Factores genéticos que influyen la masa ósea

A cualquier edad y etapa de la vida, los factores genéticos representan cerca del 70% de la variación en la masa ósea. Aún cuando se han identificado varios genes que pueden tener una influencia en la salud ósea, es poco probable que haya un gen en particular que sea responsable del desarrollo de la osteoporosis. Esto se deduce de la naturaleza compleja del hueso y los múltiples factores que influyen en la masa ósea a lo largo de la vida (ej. estado hormonal, nutrición, actividad física).

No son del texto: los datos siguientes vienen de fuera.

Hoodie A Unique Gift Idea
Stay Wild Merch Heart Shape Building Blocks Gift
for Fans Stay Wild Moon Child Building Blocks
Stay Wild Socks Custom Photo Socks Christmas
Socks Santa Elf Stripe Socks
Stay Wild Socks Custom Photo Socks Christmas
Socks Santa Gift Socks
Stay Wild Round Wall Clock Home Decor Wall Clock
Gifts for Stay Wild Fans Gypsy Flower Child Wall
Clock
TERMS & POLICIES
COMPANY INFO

La influencia de la actividad física en la masa ósea

Se ha demostrado que la actividad física regular y los ejercicios de resistencia con peso ejercen un efecto beneficioso en los huesos, a todas las edades. Por ejemplo, cuando aumentan los ejercicios de resistencia con peso, se gana hueso; cuando diminuyen, se pierde hueso.

Los pacientes completamente inmovilizados pueden perder el 40% de su masa ósea en un año, mientras que pararse cada día, durante 30 minutos y cambiando de posición, puede prevenir completamente el efecto perjudicial de la inmovilidad.

La influencia hormonal en la masa ósea

Varias hormonas, factores inflamatorios y de crecimiento regulan la rotación ósea, y por ende éstos pueden estimular la reabsorción o la formación de los huesos. La influencia hormonal más significativa es la disminución de la sintesis de estrógeno por parte de los ovarios durante la menopausia.